*** SOURCE DATA ***
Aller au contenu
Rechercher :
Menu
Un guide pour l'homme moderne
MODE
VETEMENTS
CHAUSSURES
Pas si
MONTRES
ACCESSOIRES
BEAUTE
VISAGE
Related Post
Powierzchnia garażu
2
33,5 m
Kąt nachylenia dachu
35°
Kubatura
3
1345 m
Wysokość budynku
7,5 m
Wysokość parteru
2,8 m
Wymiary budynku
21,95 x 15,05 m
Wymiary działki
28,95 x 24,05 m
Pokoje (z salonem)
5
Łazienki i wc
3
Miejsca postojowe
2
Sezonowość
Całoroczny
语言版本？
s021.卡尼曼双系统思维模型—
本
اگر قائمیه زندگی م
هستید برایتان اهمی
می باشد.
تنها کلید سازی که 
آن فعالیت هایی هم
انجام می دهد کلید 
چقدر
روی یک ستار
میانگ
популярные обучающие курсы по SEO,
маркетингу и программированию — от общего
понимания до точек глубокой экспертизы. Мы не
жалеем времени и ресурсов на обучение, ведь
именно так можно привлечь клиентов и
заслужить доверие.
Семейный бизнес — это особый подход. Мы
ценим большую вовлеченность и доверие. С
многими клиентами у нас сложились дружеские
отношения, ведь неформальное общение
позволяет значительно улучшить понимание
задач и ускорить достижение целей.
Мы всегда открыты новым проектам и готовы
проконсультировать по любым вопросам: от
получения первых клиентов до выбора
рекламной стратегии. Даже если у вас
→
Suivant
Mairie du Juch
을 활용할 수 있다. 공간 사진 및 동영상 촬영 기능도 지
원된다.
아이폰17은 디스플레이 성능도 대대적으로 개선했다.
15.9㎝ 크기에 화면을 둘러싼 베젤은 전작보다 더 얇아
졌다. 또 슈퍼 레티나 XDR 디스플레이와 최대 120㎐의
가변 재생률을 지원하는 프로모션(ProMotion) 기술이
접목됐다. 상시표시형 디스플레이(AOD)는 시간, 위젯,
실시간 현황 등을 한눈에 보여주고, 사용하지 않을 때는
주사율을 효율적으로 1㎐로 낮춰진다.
*** End of SOURCE DATA ***
• _TASK STATEMENT_: Copy out each line of the listing that contains the word "Wysokość".

• _RESULT OF THIS EXERCISE_:
Wysokość budynku
Wysokość parteru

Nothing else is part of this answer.